11月は13日、27日(金)実技指導実施予定!!

※通常毎週金曜日(冬場は1週間おき)午前9時よりJAの専門営農指導員が丁寧に指導しています。お気軽に覗いてみて下さい。
〜アスパラガス〜
夏の終わりごろに立茎したアスパラガスは、来年、芽を出すための養分を葉に蓄えます。しかし1年目のアスパラガスはまだ小さいので、養分が少ないです。2年目にはまず3本ほど立茎して、養分を確保してから収穫するようにしましょう。 アスパラガスは、気温が下がってくると葉に貯め込んだ養分を根へ下ろし始めます。葉が青いうちは刈り取らず、黄色くなった段階で刈り取りを行い、バーナーなどの火で焼いて消毒をします。念入りに消毒したら、牛糞堆肥で覆い、来年の春に備えましょう。 (豆知識)アスパラガスは水不足になるとサインを出します。アスパラガスの葉が上に立ちあがっていたら水不足のサインなので、灌水してやりましょう。灌水のタイミングは春・秋は朝方、夏は気温が落ち着く夕方が良いです。
〜ソラマメ〜
ソラマメの育苗は、育苗箱でまとめてする場合と、ポットで1つずつする場合とあります。今回は、ポットで育苗します。使用する土はどんなものでもOK!ただし水はけの良いものを使いましょう。ソラマメの黒い部分を下に向け、刺すように植えますが、深く差し込むと発芽に時間がかかるので、種が土に隠れていれば十分です。 種を植えてから1週間経ったポットを掘りかえしてみると、まさに根が伸び始めている状態でした。豆の黒い部分から出てこようとしているのが良く分かります。種まきしてから2週間もすれば完全に発芽した状態になり、ほ場への定植が出来ます。 ソラマメの定植タイミングは、ポットで発芽して葉が2枚の状態の時に定植するのがベストです。写真のように大きくなり過ぎると、雪に当たると枯れてしまったり、豆があまり付かなかったり…。しかし、仕事などの都合によって定植出来ないこともあるので、定植する日をある程度設定した上で、逆算して種まきすると良いでしょう。
〜玉ねぎの定植〜
玉ねぎの性質として、“酸性土壌が嫌い”という点があります。露地の場合、雨などの影響によってどうしても酸性になる傾向があるため、玉ねぎを栽培する場所には事前に石灰やセルカを入れてアルカリ性土壌にしておきましょう。 玉ねぎに限らずネギ類に言える事ですが、水に弱いのも特徴です。水はけの良い場所を選びましょう。

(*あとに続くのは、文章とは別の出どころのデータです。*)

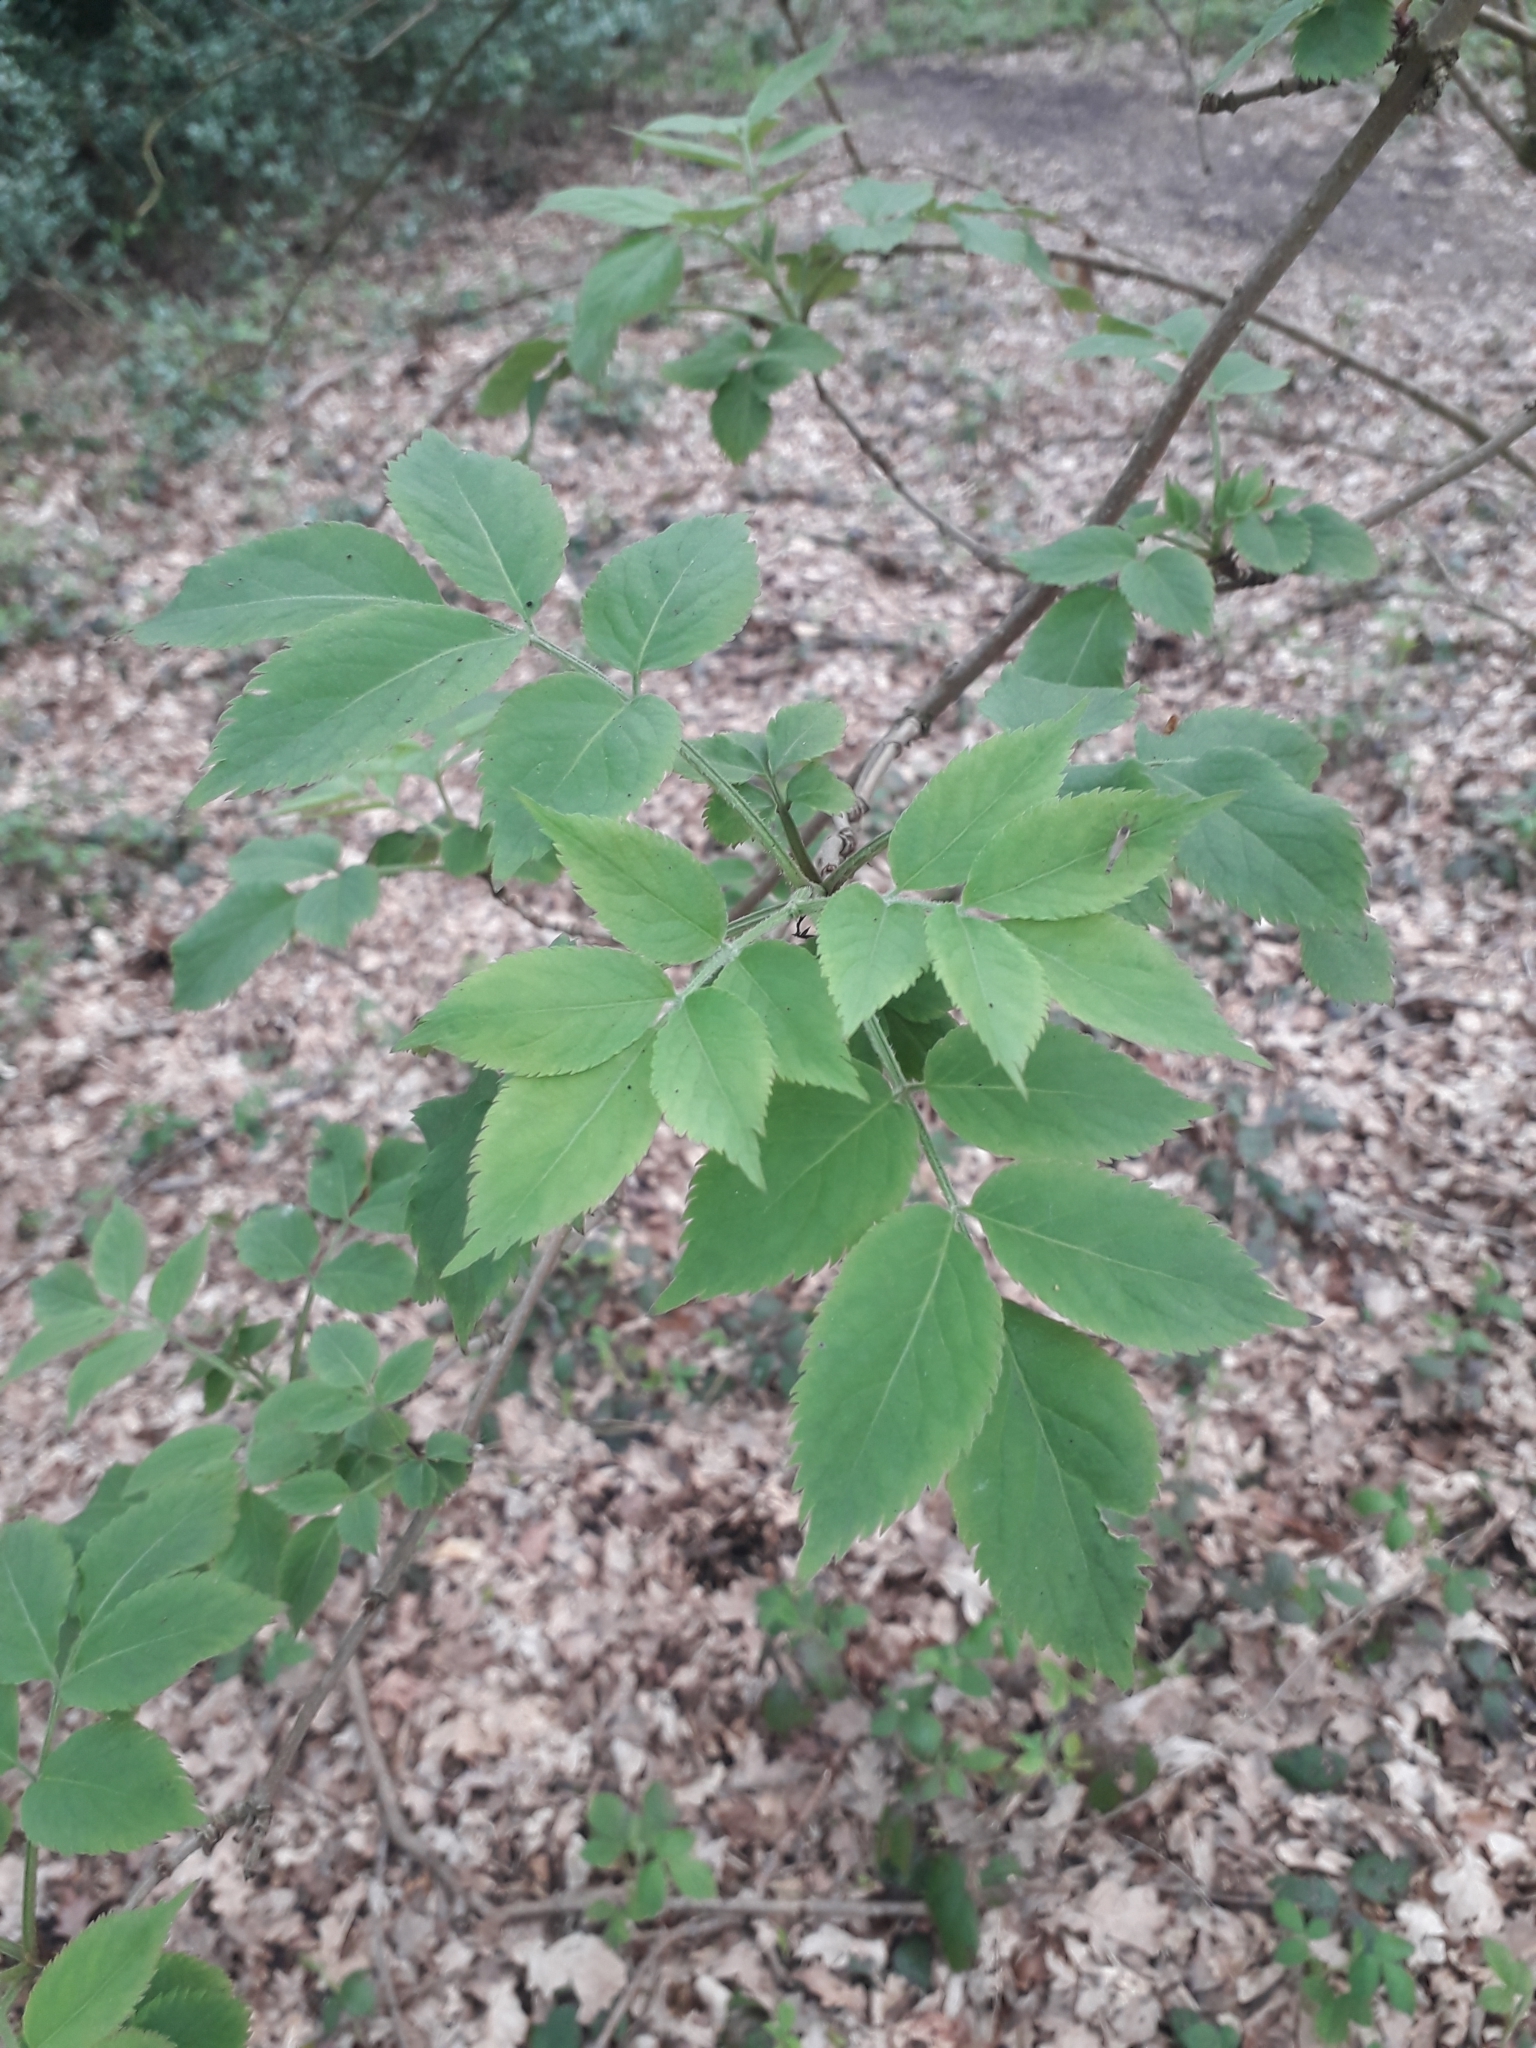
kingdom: Plantae
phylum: Tracheophyta
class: Magnoliopsida
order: Dipsacales
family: Viburnaceae
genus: Sambucus
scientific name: Sambucus nigra
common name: Elder
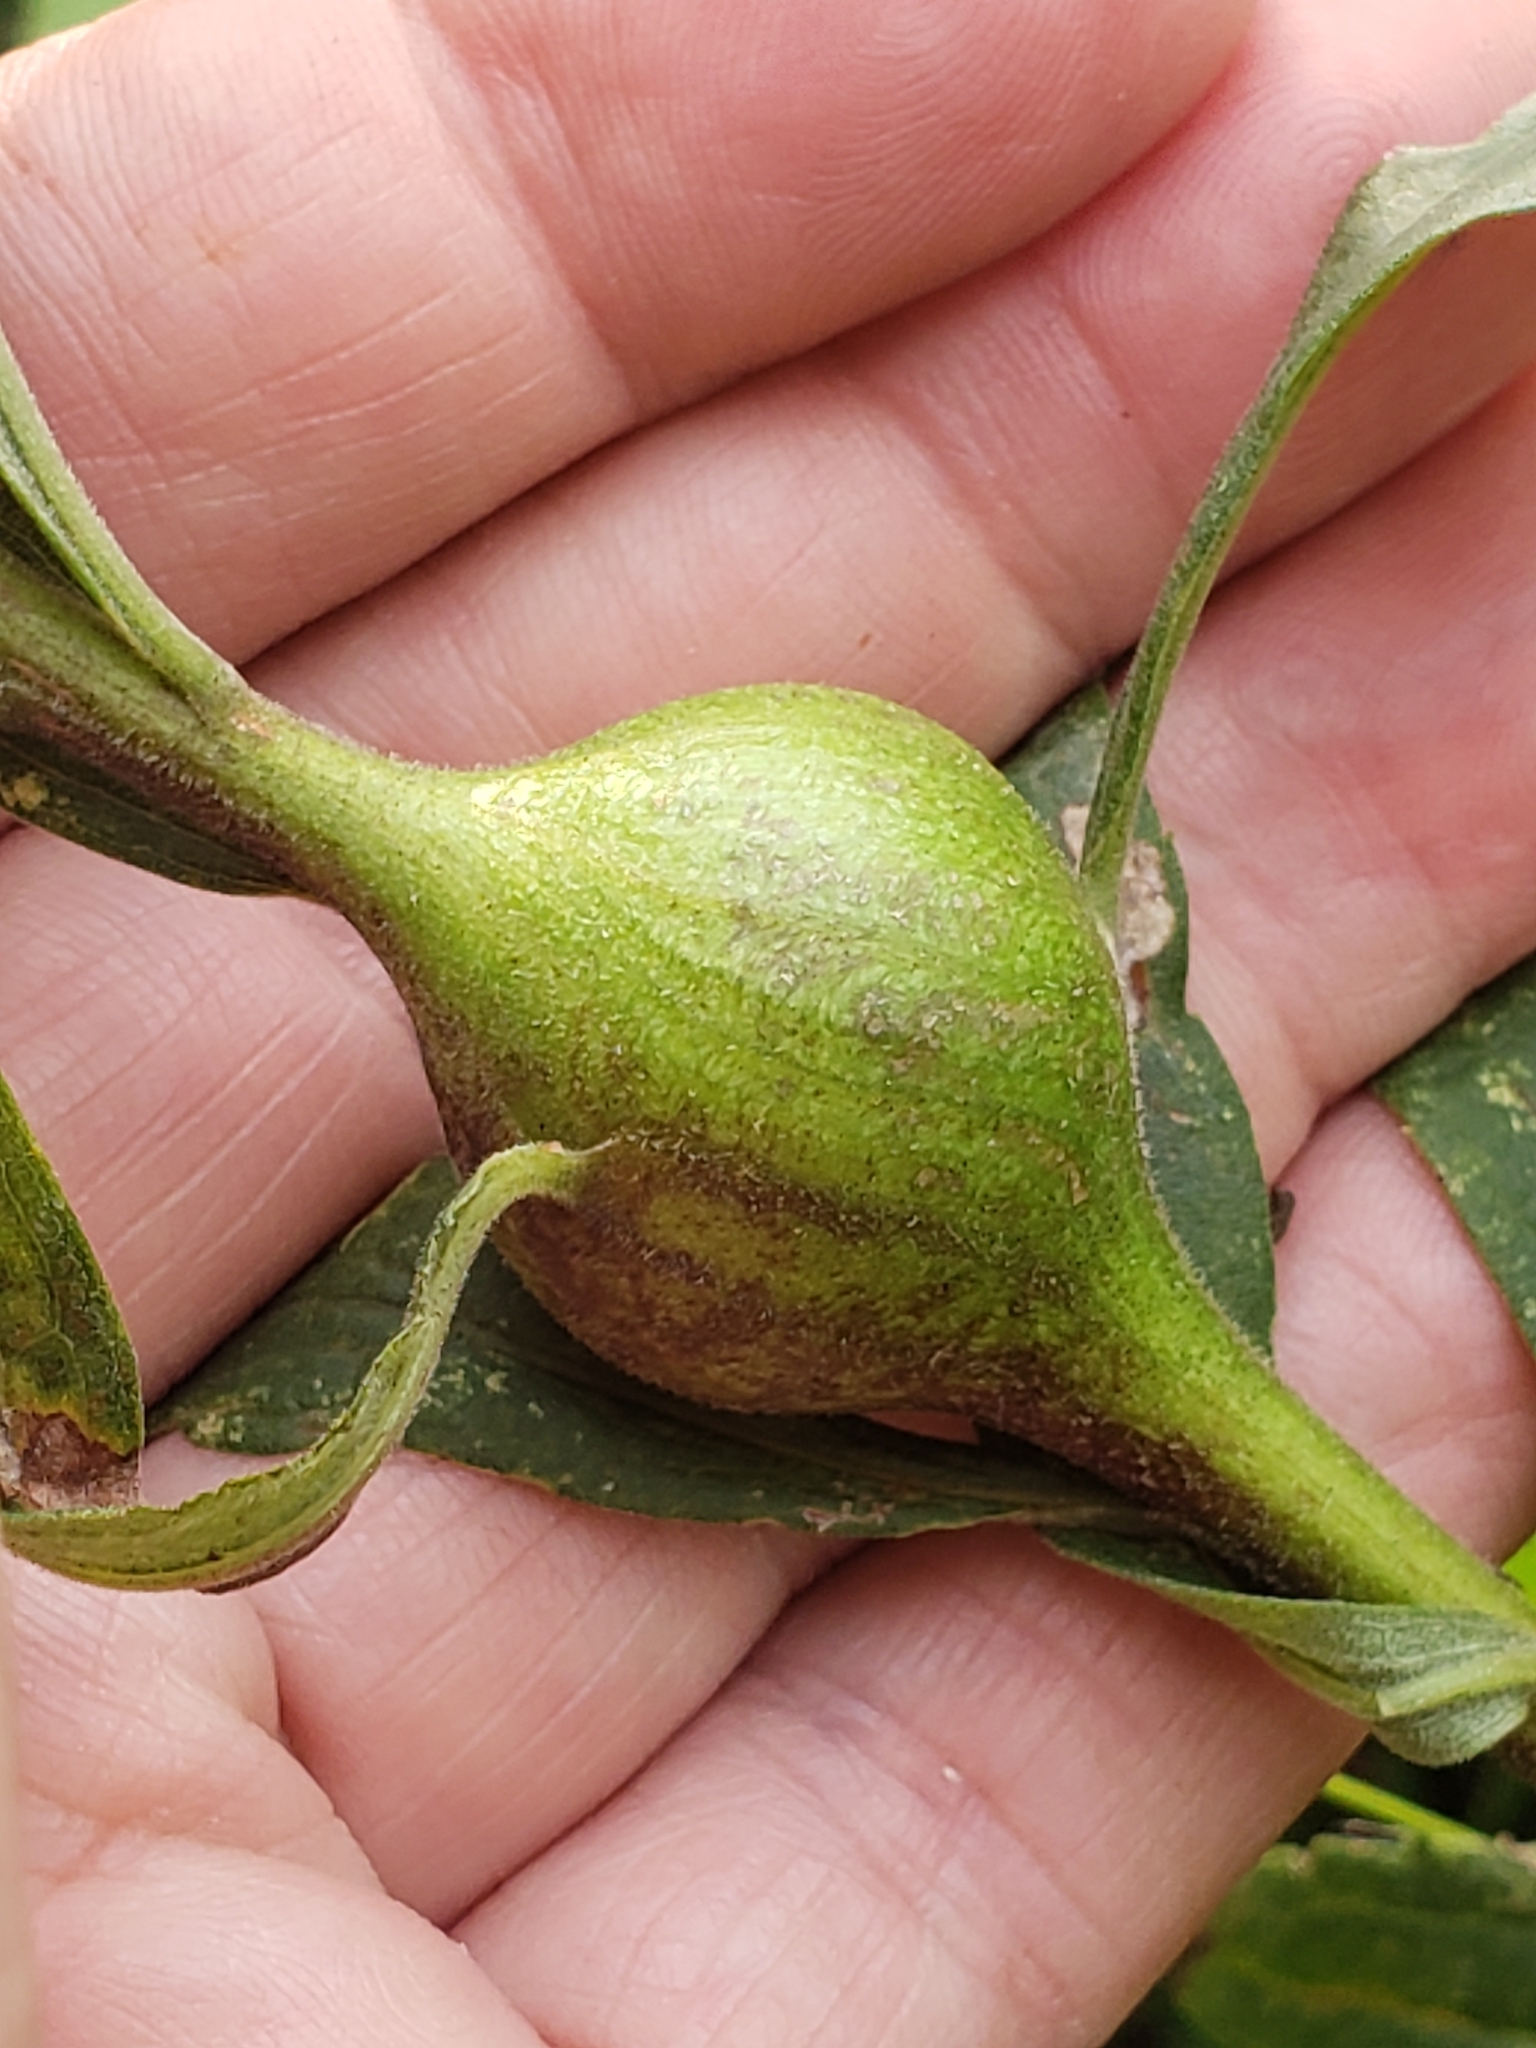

玉ねぎの苗が鉛筆くらいの太さ(4〜5o)になったら定植適期です。農園の苗は少し細めでしたが植えられると判断し定植しました。
植える場所には、不織布で作られたマルチ「タマネギ名人」を使用します。等間隔に穴が開けてあり、不織布なので水も肥料も通すし、丁寧に扱えば数年使用できる優れものです!植えた後、しばらくシナッと倒れていますが、活着すればシャンと立ちます。活着した後は水やりは程々に、多少乾いていても大丈夫です。
〜さつまいも〜
定植から120日ほど経ったさつまいも「紅あずま」を10月上旬に収穫しました。肥料気が効きすぎたのか、9月の後半になっても葉やツルが生い茂り、“樹ボケ”の状態になっていたので、収穫する前のツル撤去が大変でした。樹ボケしたら、あまりイモができていないことが多いのですが…さてどうでしょうか。 参加者全員で手やスコップで掘り進めると、大きな紅あずまがゴロゴロと出てきました!出てきたさつまいもの形はボコボコと溝がある状態でした。これは収穫が遅かったため“二次生長”しているようです。ツルっとした綺麗な形を望むなら、試し掘りをして収穫のタイミングを逃さないようにしましょう。 担当者の楽しみでもある、【まるかじりレポート】のコーナーです。事前に掘って2週間ほど保管していたさつまいもを大学いもにして試食です。掘ってからの期間が短いことで甘さは控え目でしたが、大学いものタレに負けない味でありました。参加者の皆さんに好評でした。